Translational and Applied Analysis of What Makes Differential Reinforcement of Other Behavior Work
(Applied Research)
JUSTINE HENRY (The Scott Center for Autism Treatment; Florida Ins), Michael E. Kelley (The Scott Center for Autism Treatment; Florida Institute of Technology), Aurelia Ribeiro (The Scott Center for Autism Treatment; Florida Institute of Technology)
Abstract: Reinforcement of Other Behavior (DRO) is commonly used to treat problem behavior, particularly when maintained by automatic reinforcement. When problem behavior is maintained by automatic reinforcement, the efficacy of DRO depends upon the extent to which the alterative stimuli compete with the automatic reinforcer. Children diagnosed with autism participated in two experiments. In Experiment 1, we conducted a translational analysis of highly (HP), medium (MP), and lowly (LP) preferred stimuli to assess the extent to which HP and LP stimuli reduced behavior maintained by MP stimuli when used in the context of a DRO. MP stimuli simulated an automatic reinforcer. In Experiment 2, we conducted competing items assessments, and compared the efficacy of items that did and did not compete with automatically maintained behavior. Results demonstrate that the efficacy of DRO depends upon the relative preference of reinforcers and the manner in which the contingencies are arranged.

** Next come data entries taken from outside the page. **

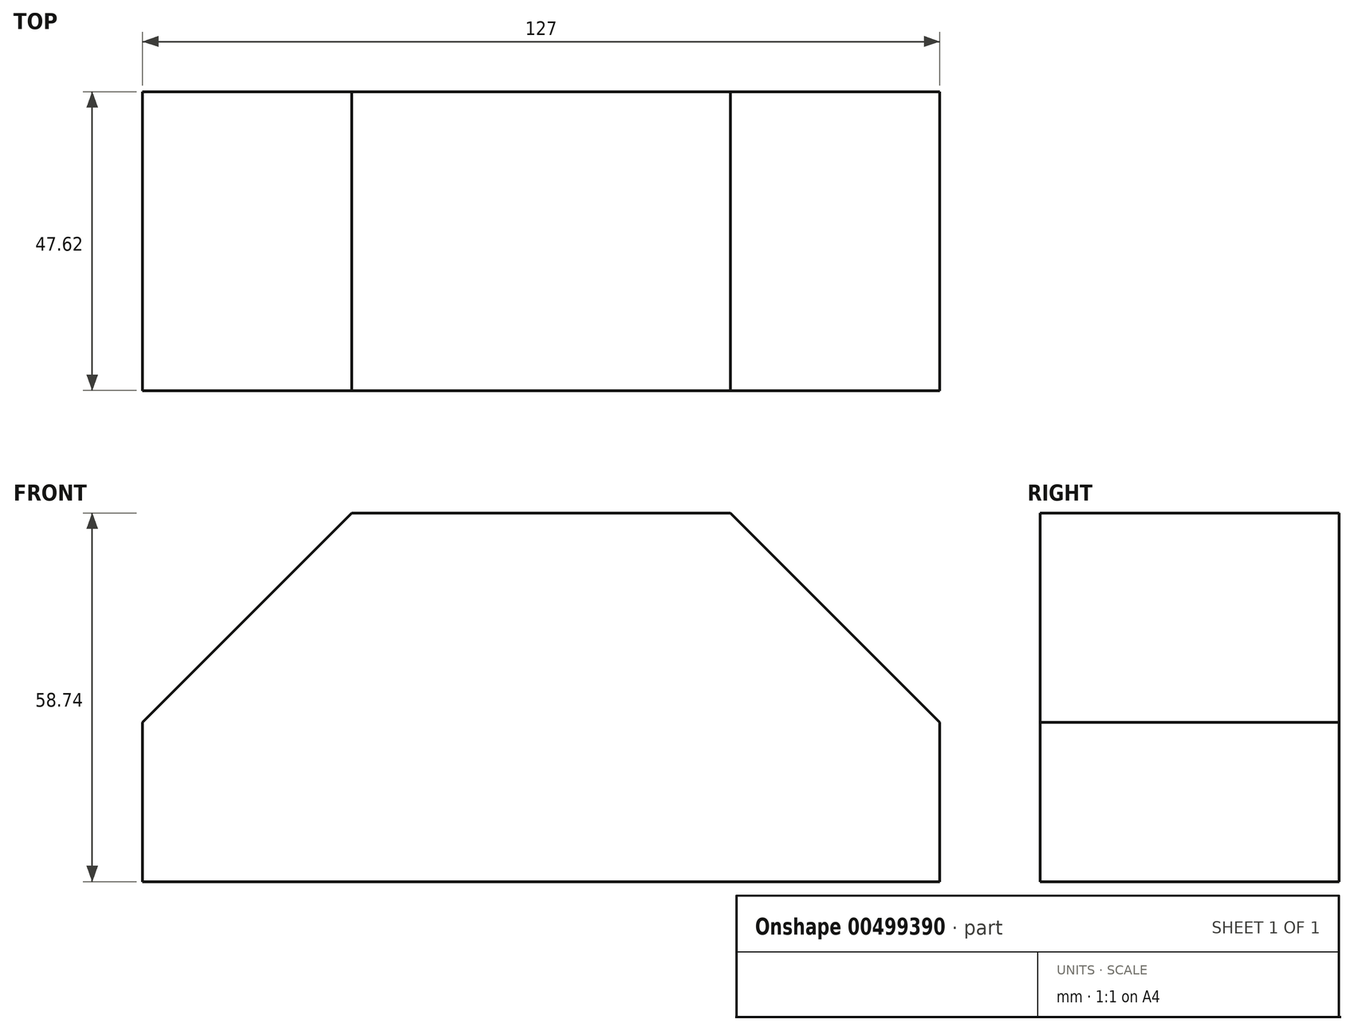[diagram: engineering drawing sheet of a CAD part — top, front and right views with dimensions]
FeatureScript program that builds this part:
annotation { "Feature Type Name" : "Feature", "Feature Type Description" : "" }
export const myFeature = defineFeature(function(context is Context, id is Id, definition is map)
    precondition{}
    {
        {
            var Q0;
            Q0=qCreatedBy(makeId("Front.planeOp"),FACE);
            var sketch = newSketch(context, id + "F0", { "sketchPlane" : qUnion([Q0])});
            skLineSegment(sketch, "E0.bottom", {"start": v(-60.64, 9.28) * mm, "end": v(66.36, 9.28) * mm});
            skLineSegment(sketch, "E0.top", {"start": v(-60.64, -49.46) * mm, "end": v(66.36, -49.46) * mm});
            skLineSegment(sketch, "E0.left", {"start": v(-60.64, 9.28) * mm, "end": v(-60.64, -49.46) * mm});
            skLineSegment(sketch, "E0.right", {"start": v(66.36, 9.28) * mm, "end": v(66.36, -49.46) * mm});
            skSolve(sketch);
        }
        {
            var Q0;
            Q0=makeQuery(id+"F0.imprint","IMPRINT",FACE,{"disambiguationData":[TD([[makeQuery(id+"F0.imprint","IMPRINT",EDGE,{"derivedFrom":sQuery(id+"F0.wireOp",EDGE,"E0.bottom")}),-1.0]])]});
            extrude(context, id + "F1", {"entities" : qUnion([Q0]), "depth" : 47.62 * mm});
        }
        {
            var Q0;
            Q0=makeQuery(id+"F1.opExtrude","CAP_FACE",FACE,{"disambiguationData":[OSD([sQuery(id+"F0.wireOp",EDGE,"E0.bottom"),sQuery(id+"F0.wireOp",EDGE,"E0.top"),sQuery(id+"F0.wireOp",EDGE,"E0.left"),sQuery(id+"F0.wireOp",EDGE,"E0.right")])],"isStart":false});
            var sketch = newSketch(context, id + "F2", { "sketchPlane" : qUnion([Q0])});
            skLineSegment(sketch, "E1", {"start": v(-60.64, -24.06) * mm, "end": v(-27.3, 9.28) * mm});
            skLineSegment(sketch, "E2", {"start": v(-27.3, 9.28) * mm, "end": v(-60.64, 9.28) * mm});
            skLineSegment(sketch, "E3", {"start": v(-60.64, 9.28) * mm, "end": v(-60.64, -24.06) * mm});
            skLineSegment(sketch, "E4", {"start": v(66.36, 9.28) * mm, "end": v(33.02, 9.28) * mm});
            skLineSegment(sketch, "E5", {"start": v(-60.64, -24.06) * mm, "end": v(66.36, -24.06) * mm});
            skLineSegment(sketch, "E6", {"start": v(33.02, 9.28) * mm, "end": v(66.36, -24.06) * mm});
            skLineSegment(sketch, "E7", {"start": v(66.36, 9.28) * mm, "end": v(66.36, -24.06) * mm});
            skSolve(sketch);
        }
        {
            var Q0;
            Q0=makeQuery(id+"F2.imprint","IMPRINT",FACE,{"disambiguationData":[TD([[makeQuery(id+"F2.imprint","IMPRINT",EDGE,{"derivedFrom":sQuery(id+"F2.wireOp",EDGE,"E1")}),1.0]])]});
            var Q1;
            Q1=makeQuery(id+"F2.imprint","IMPRINT",FACE,{"disambiguationData":[TD([[makeQuery(id+"F2.imprint","IMPRINT",EDGE,{"derivedFrom":sQuery(id+"F2.wireOp",EDGE,"E4")}),-1.0]])]});
            extrude(context, id + "F3", {"entities" : qUnion([Q0, Q1]), "operationType" : NewBodyOperationType.REMOVE, "oppositeDirection" : true, "depth" : 47.62 * mm});
        }
    });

Comparing Resetting to Non-Resetting DRO Procedures to Reduce Stereotypy in a Child With Autism
(Applied Research)
CHANA GEHRMAN (Florida Institute of Technology; The Scott Center for Autism Treatment), David A. Wilder (Florida Institute of Technology), Alex Forton (The Scott Center for Autism Treatment; Florida Institute of Technology ), Kristin M. Albert (Florida Institute of Technology; The Scott Center for Autism Treatment)
Abstract: We compared a resetting to a non-resetting differential reinforcement of other behavior (DRO) procedure to reduce stereotypy exhibited by young boy with autism. During the resetting DRO, a reinforcer was delivered contingent upon the absence of stereotypy during the DRO interval. If stereotypy occurred, the DRO interval was immediately reset. The non-resetting DRO procedure was identical, except that contingent upon stereotypy, the DRO interval continued until it expired; a new DRO interval then began. Results indicate that the DRO procedures were equally effective to reduce stereotypy, but the participant preferred the resetting DRO procedure.